A promotora de Justiça do MP-ES Andrea Teixeira de Souza destacou acordo de cooperação firmado em fevereiro de 2023 entre a Comissão de Defesa dos Direitos Fundamentais do Conselho Nacional do Ministério Público (CNMP) e a Corte IDH. O intercâmbio teve o objetivo de difundir instrumentos internacionais para promoção e defesa dos direitos humanos no âmbito do MP brasileiro. Segundo ela, congressos, seminários e conferências têm contribuído para a capacitação e a difusão da cultura de direitos humanos entre os membros do MP.

Em seguida, a defensora pública da União Daniela Correa Jacques Brauner afirmou que, além da atuação individual, a DPU também estrutura as atividades de promoção e proteção dos direitos humanos a partir de 16 grupos de trabalho.
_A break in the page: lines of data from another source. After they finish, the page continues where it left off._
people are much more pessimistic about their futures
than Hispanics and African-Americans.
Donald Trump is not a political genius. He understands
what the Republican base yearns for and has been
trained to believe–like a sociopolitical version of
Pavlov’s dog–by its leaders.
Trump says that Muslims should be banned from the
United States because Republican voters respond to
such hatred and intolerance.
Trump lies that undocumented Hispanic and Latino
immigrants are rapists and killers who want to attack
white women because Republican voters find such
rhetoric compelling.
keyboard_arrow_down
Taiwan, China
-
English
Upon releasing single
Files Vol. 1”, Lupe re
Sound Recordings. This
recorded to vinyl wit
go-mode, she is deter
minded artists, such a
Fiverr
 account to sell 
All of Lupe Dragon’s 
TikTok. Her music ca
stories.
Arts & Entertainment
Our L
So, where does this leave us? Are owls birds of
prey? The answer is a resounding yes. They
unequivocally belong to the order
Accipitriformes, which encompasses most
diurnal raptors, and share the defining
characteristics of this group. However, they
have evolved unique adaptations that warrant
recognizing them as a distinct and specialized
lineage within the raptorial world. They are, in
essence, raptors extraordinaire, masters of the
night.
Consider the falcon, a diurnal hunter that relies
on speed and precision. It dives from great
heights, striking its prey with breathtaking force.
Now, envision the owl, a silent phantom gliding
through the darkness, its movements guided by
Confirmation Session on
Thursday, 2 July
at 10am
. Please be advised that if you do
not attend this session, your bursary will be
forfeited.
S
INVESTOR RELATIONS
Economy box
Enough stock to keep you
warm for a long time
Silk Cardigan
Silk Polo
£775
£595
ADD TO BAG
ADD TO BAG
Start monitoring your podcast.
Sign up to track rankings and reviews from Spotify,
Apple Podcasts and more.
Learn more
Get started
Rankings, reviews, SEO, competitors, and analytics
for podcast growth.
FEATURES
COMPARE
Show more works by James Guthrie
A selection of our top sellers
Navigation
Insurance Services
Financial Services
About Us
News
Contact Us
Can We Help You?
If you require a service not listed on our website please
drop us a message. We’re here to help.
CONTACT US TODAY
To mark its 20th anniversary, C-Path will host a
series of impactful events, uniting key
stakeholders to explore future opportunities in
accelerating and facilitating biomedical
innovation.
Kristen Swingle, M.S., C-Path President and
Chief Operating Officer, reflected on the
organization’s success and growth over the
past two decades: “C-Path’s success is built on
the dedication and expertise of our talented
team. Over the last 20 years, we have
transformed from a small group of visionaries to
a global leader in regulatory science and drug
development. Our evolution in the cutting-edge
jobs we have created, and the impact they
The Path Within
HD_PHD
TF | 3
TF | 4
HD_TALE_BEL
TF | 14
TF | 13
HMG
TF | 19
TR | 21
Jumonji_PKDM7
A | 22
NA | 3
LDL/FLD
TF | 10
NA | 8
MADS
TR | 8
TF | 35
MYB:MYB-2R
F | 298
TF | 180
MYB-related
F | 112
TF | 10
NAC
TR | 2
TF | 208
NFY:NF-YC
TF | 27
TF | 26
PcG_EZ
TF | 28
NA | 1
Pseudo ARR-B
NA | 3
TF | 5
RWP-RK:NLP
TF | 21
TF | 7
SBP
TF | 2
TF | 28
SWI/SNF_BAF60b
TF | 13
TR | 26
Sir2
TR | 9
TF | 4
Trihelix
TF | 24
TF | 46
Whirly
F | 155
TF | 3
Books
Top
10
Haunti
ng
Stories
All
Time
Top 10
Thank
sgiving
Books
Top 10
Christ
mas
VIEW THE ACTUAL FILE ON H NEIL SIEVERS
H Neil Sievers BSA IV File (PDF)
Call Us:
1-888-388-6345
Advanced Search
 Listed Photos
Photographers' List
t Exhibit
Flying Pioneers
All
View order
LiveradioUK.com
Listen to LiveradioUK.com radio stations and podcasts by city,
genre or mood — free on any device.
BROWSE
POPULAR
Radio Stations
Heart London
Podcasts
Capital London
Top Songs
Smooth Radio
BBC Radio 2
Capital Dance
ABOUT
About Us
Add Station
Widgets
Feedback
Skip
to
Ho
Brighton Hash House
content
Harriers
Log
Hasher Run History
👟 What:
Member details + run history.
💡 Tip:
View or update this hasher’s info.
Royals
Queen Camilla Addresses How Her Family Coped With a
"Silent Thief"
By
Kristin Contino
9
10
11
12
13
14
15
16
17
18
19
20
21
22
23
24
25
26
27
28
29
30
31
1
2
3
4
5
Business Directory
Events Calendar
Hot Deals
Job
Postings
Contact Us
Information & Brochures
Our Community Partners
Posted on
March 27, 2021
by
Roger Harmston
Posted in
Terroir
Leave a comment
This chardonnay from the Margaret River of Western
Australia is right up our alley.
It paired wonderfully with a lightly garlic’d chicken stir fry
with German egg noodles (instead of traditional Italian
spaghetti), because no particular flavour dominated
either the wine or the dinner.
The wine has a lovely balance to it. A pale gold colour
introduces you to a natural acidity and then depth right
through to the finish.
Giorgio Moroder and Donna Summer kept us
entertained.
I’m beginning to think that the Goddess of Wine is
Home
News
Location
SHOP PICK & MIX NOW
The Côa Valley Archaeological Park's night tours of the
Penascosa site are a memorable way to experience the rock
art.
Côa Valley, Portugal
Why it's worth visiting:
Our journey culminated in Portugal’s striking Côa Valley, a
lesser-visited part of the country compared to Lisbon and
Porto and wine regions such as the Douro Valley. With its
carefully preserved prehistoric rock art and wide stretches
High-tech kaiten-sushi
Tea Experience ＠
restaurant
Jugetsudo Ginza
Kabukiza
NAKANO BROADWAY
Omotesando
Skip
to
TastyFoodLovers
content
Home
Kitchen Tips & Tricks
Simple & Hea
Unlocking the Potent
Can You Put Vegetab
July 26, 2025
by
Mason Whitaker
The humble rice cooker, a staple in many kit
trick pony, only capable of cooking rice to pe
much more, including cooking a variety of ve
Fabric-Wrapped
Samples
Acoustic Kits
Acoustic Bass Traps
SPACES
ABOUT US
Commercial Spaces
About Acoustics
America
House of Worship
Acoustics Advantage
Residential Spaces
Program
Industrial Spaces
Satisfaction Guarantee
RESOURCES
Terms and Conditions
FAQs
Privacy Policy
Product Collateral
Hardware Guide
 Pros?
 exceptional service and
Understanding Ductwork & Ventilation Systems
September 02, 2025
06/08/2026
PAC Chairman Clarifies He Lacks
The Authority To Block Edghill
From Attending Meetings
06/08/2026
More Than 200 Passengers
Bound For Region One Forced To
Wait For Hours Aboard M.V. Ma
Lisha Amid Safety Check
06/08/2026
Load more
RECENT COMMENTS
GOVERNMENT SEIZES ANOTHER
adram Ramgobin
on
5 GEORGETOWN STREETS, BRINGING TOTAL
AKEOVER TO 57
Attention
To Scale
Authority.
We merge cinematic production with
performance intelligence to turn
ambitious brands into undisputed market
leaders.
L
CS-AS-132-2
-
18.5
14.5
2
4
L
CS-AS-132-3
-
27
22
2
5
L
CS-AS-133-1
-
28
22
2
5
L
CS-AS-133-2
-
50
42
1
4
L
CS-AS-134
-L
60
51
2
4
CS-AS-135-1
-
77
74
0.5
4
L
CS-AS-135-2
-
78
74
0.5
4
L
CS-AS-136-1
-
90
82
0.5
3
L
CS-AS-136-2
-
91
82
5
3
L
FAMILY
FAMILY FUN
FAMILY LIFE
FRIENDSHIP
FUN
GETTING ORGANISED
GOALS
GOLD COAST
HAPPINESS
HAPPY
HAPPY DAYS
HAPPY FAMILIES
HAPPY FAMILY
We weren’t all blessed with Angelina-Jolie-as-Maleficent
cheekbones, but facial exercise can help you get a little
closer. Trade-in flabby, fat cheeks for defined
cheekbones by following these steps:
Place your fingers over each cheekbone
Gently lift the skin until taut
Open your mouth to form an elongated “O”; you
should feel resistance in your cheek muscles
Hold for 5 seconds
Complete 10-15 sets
São diversos temas que envolvem a defesa de grupos vulneráveis como comunidades indígenas e quilombolas, mulheres e pessoas em situação de prisão, vítimas de tortura, trabalho escravo e tráfico de pessoas, catadores, crianças e migrantes, entre outros.

Lançamentos

O seminário chegou ao final com o lançamento de três livros. As obras “Caderno de Jurisprudência do STF – Concretizando direitos humanos sobre direitos das pessoas privadas de liberdade”, “Comentario al procedimiento ante el Sistema Interamericano de Derechos Humanos”, da Fundação Konrad Adenauer, e a “Coletânea sobre Controle de Convencionalidade”, do Conselho Nacional de Justiça (CNJ), foram apresentadas na Suprema Corte. Participaram da solenidade de lançamento no STF a professora Flavianne Nóbrega, da Universidade Federal de Pernambuco (UFPE), Miguel Barbosa, da Fundação Konrad Adenauer, e Flávia Piovesan, do CNJ.